## Dataset:

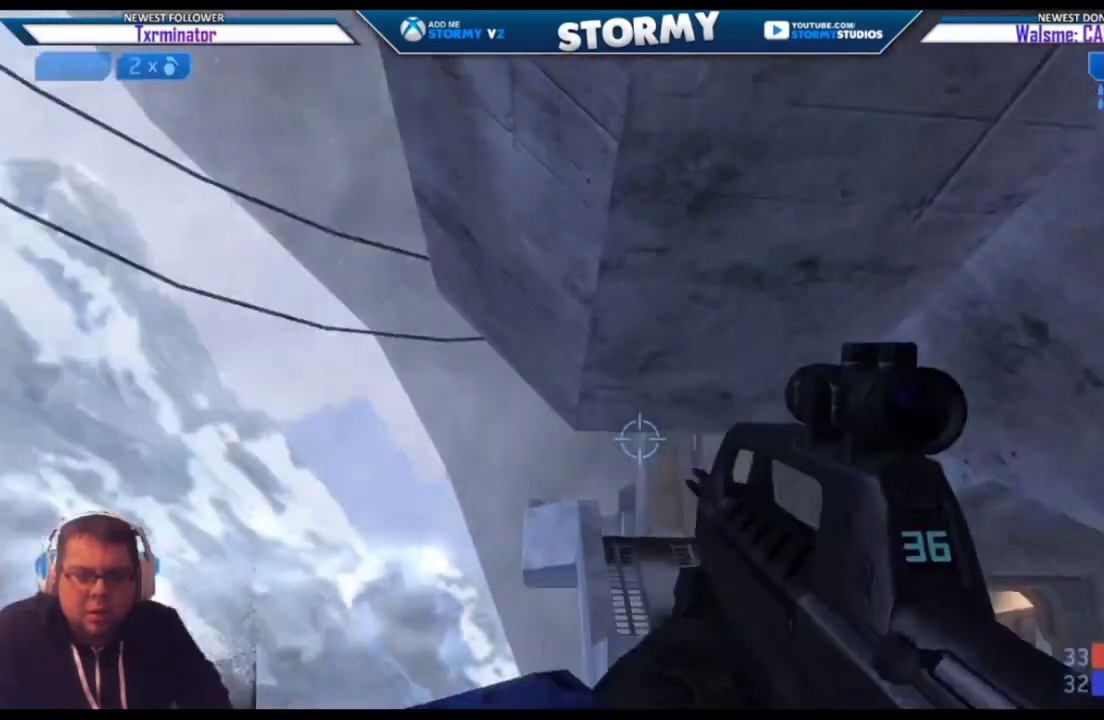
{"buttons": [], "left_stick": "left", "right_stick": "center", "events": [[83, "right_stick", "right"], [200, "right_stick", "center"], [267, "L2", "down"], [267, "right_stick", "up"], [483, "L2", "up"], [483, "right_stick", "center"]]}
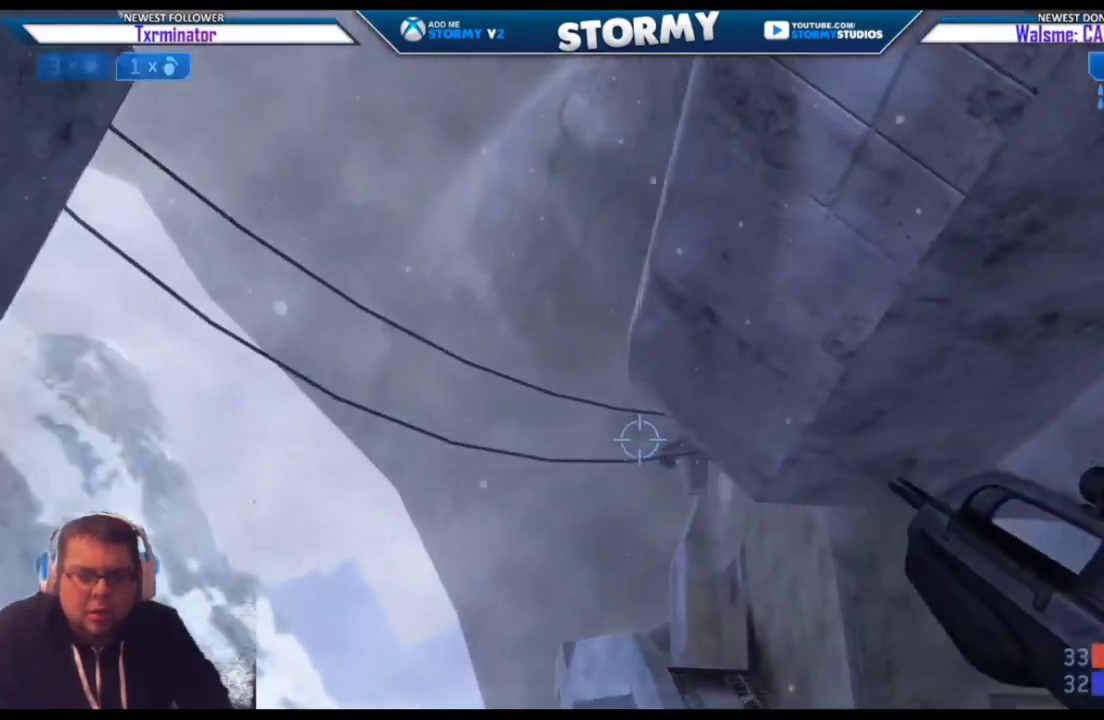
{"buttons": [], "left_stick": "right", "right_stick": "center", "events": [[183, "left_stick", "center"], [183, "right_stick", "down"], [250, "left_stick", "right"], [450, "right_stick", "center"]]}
---
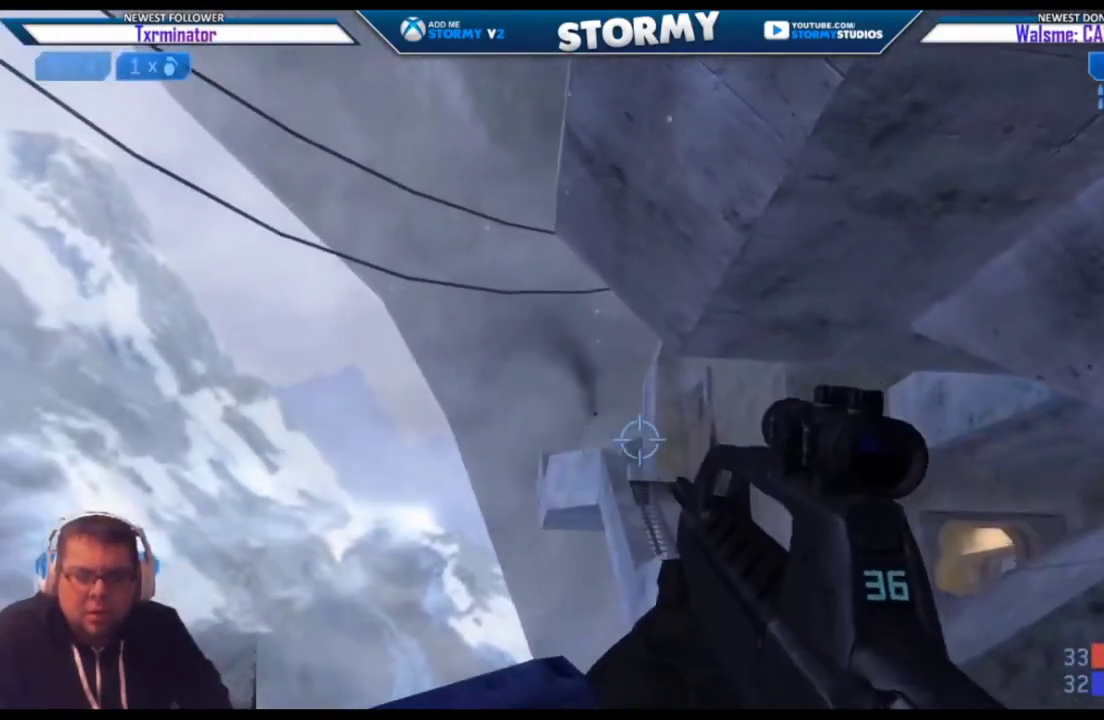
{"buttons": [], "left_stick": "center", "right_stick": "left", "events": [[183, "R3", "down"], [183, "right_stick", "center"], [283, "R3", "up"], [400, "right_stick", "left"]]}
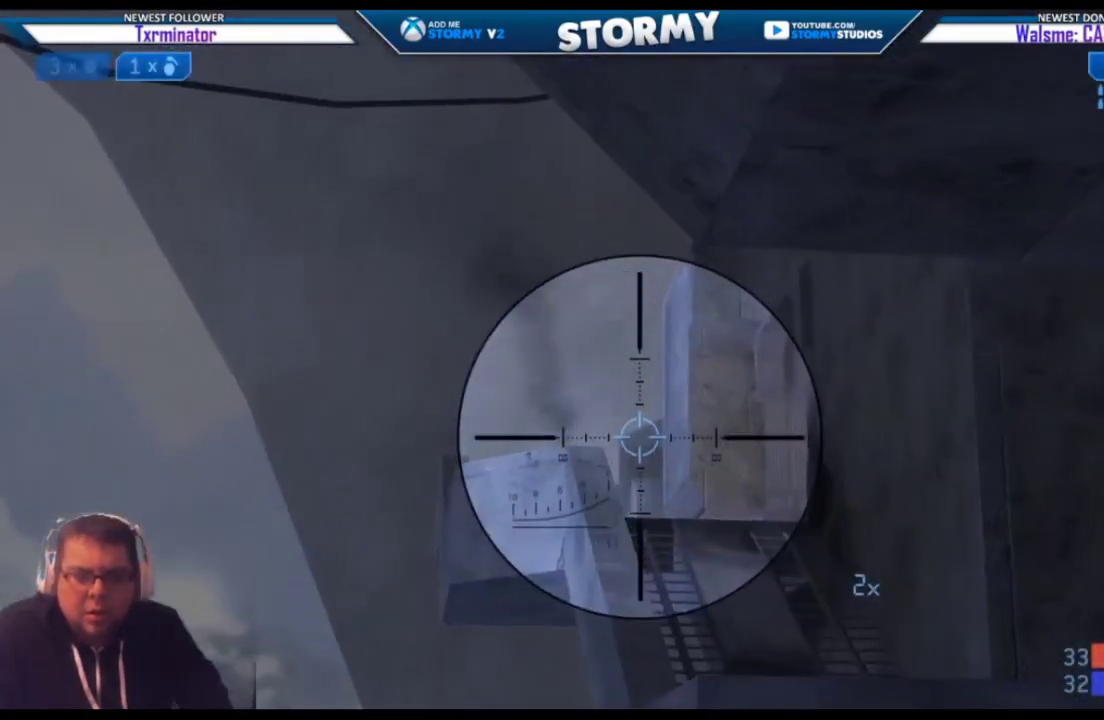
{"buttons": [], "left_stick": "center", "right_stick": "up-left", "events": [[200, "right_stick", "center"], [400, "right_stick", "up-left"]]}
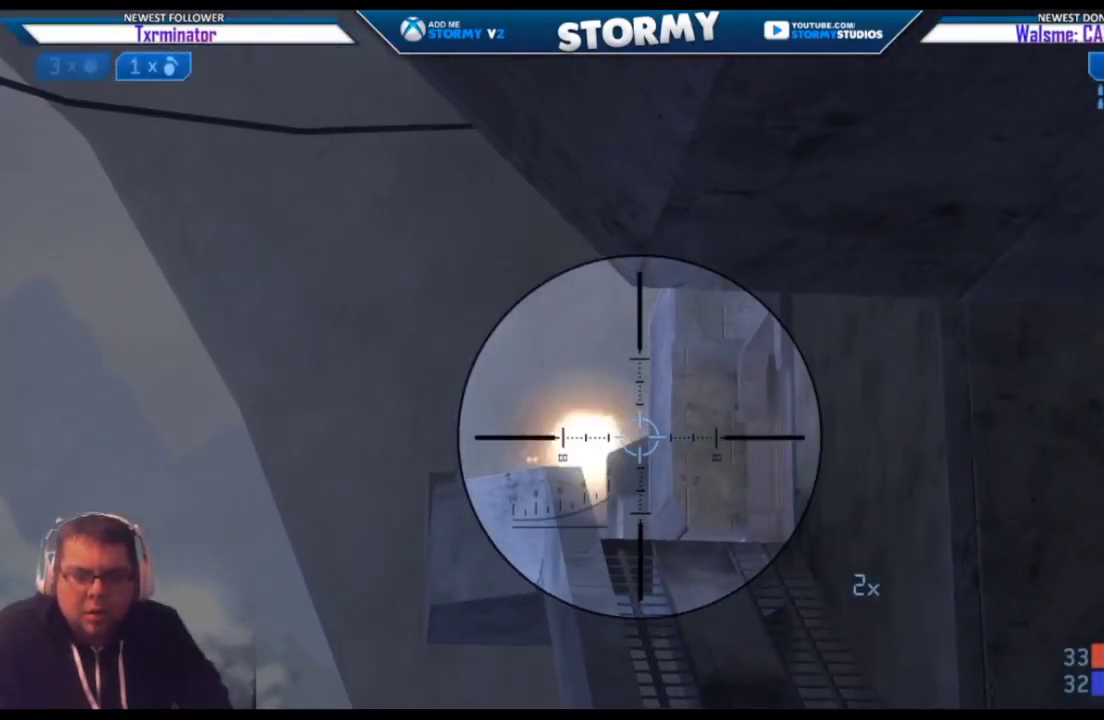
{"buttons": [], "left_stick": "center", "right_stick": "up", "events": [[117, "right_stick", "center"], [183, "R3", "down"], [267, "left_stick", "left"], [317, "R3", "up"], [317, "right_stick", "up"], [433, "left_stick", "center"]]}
---
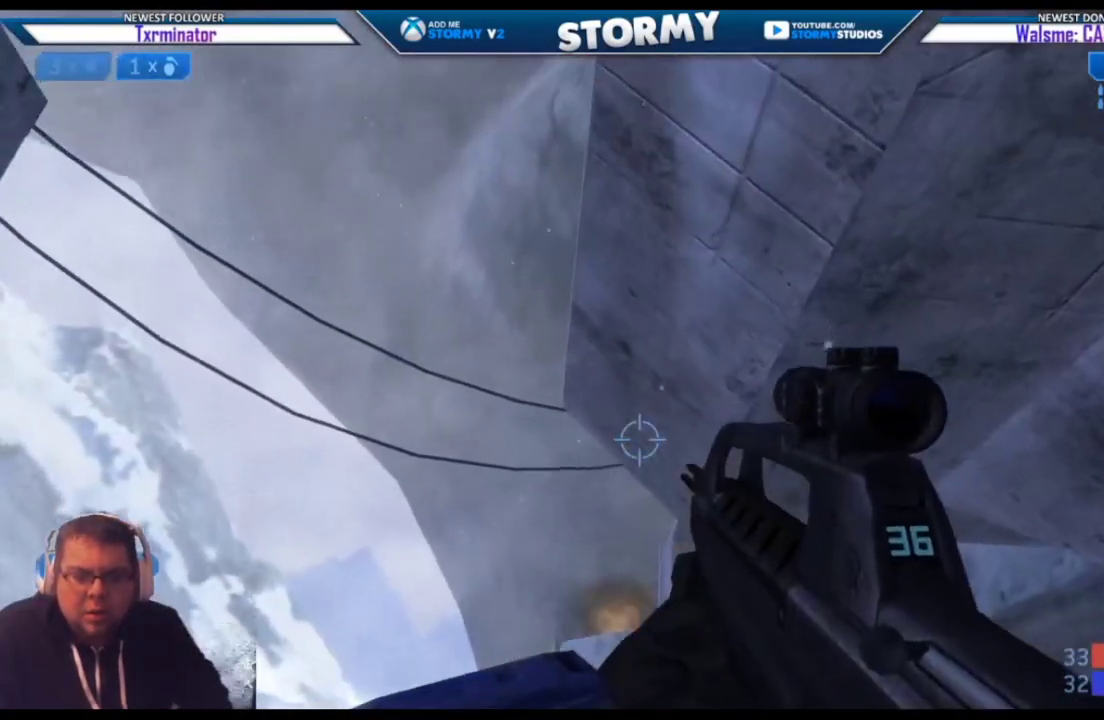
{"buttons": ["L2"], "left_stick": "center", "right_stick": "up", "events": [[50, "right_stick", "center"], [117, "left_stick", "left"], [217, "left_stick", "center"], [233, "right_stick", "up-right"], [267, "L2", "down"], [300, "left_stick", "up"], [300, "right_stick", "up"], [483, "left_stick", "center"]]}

## Exercise:
If a line contains the string "down", include it in the tally; report the final tally for the whole listing and nothing else.

## Written solution:
5